Exercise goal ▸
Find and copy the lines in the records beneath this task that contain the word "nose".

++++++++++++++++++++

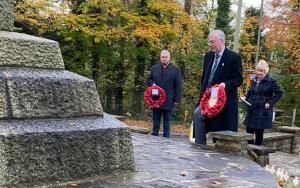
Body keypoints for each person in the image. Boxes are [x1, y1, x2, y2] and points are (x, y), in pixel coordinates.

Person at [193, 30, 243, 145]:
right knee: (197, 114)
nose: (210, 45)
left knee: (218, 126)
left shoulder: (233, 57)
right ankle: (200, 145)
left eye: (212, 42)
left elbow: (238, 80)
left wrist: (225, 85)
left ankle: (219, 152)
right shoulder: (208, 56)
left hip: (223, 100)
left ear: (221, 41)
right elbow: (205, 77)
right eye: (209, 42)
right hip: (208, 98)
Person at [242, 60, 283, 145]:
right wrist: (245, 98)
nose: (259, 73)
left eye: (262, 71)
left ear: (266, 71)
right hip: (251, 109)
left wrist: (270, 103)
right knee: (248, 133)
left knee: (259, 134)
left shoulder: (271, 81)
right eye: (258, 70)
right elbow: (250, 92)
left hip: (262, 110)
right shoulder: (253, 80)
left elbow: (279, 93)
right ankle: (248, 154)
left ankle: (258, 155)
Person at [147, 50, 182, 138]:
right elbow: (149, 80)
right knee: (156, 119)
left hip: (168, 99)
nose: (164, 59)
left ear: (169, 58)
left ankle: (166, 137)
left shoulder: (176, 69)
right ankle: (154, 135)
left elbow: (178, 85)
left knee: (167, 119)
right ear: (160, 57)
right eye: (163, 57)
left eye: (166, 57)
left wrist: (177, 100)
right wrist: (152, 84)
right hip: (156, 98)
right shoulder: (154, 68)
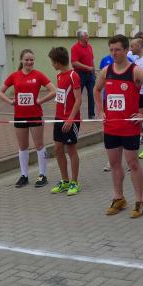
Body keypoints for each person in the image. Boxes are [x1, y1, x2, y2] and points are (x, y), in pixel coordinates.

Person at [94, 34, 143, 218]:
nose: (114, 53)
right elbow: (96, 89)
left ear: (126, 50)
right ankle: (118, 198)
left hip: (129, 127)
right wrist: (100, 110)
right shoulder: (106, 70)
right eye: (111, 50)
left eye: (117, 49)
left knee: (132, 163)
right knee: (114, 164)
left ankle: (139, 201)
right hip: (111, 126)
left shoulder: (135, 71)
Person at [0, 49, 57, 188]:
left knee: (39, 145)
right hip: (19, 116)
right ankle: (24, 175)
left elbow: (54, 90)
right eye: (27, 60)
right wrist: (10, 102)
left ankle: (42, 175)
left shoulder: (38, 75)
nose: (29, 62)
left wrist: (40, 101)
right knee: (23, 146)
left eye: (31, 60)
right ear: (21, 60)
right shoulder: (14, 76)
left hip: (35, 115)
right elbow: (0, 92)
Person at [47, 47, 82, 195]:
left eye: (52, 62)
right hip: (59, 118)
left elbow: (78, 100)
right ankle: (65, 180)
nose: (51, 64)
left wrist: (70, 119)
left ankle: (74, 182)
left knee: (71, 149)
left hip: (71, 119)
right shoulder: (59, 75)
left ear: (57, 62)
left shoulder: (74, 75)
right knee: (58, 149)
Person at [71, 31, 96, 119]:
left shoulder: (89, 46)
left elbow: (91, 60)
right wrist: (87, 67)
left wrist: (93, 71)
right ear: (81, 38)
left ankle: (91, 114)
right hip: (79, 75)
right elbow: (74, 62)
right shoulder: (75, 48)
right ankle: (75, 114)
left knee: (92, 94)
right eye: (86, 36)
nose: (88, 37)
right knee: (77, 96)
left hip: (90, 75)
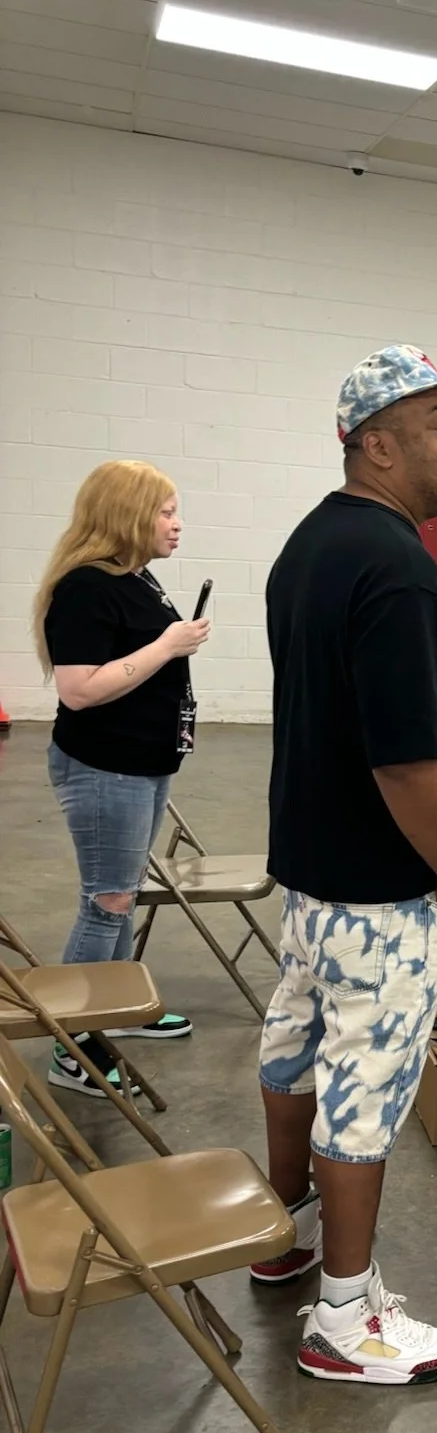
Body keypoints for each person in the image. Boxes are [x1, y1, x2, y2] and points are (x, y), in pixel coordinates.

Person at [256, 344, 437, 1388]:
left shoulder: (311, 545)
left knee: (295, 1041)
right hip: (383, 884)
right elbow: (406, 757)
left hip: (314, 869)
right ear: (380, 444)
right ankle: (344, 1318)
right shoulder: (396, 568)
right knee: (367, 1083)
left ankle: (284, 1232)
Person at [33, 460, 210, 1093]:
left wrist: (171, 641)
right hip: (106, 767)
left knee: (121, 892)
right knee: (106, 900)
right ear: (126, 516)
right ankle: (72, 1046)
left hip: (141, 762)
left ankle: (115, 1007)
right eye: (165, 511)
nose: (176, 523)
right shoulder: (87, 586)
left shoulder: (137, 579)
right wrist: (167, 645)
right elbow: (79, 691)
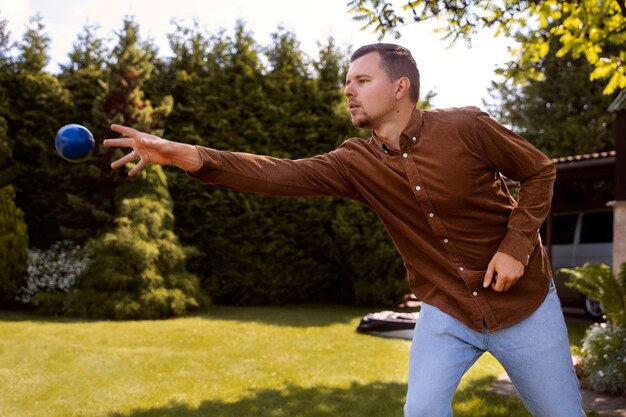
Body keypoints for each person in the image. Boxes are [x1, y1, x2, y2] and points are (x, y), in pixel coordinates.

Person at [104, 43, 586, 417]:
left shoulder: (466, 127)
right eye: (346, 81)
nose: (347, 89)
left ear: (400, 87)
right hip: (448, 309)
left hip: (523, 304)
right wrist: (185, 153)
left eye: (361, 79)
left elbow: (539, 171)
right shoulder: (354, 162)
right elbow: (278, 173)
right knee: (421, 410)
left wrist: (515, 246)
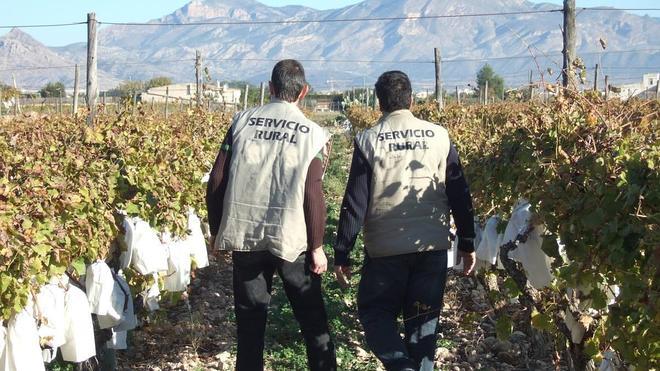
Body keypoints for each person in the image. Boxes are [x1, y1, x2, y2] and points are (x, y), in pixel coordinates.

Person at [333, 71, 476, 371]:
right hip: (431, 248)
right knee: (423, 329)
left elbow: (355, 202)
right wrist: (467, 241)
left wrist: (342, 252)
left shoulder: (368, 140)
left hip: (386, 252)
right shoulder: (439, 136)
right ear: (411, 99)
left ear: (378, 104)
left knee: (376, 313)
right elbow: (458, 191)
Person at [206, 59, 337, 371]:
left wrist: (217, 231)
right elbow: (312, 193)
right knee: (313, 323)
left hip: (246, 234)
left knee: (250, 327)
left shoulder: (241, 122)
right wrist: (317, 245)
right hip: (291, 237)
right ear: (303, 91)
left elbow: (216, 180)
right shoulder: (314, 133)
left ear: (270, 87)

++++++++++++++++++++

Your response ▸
nose: (210, 45)
nose: (259, 73)
nose: (164, 59)
nose: (114, 53)
nose: (29, 62)
nose: (51, 64)
nose: (88, 37)
nose: (176, 523)
nose: (347, 89)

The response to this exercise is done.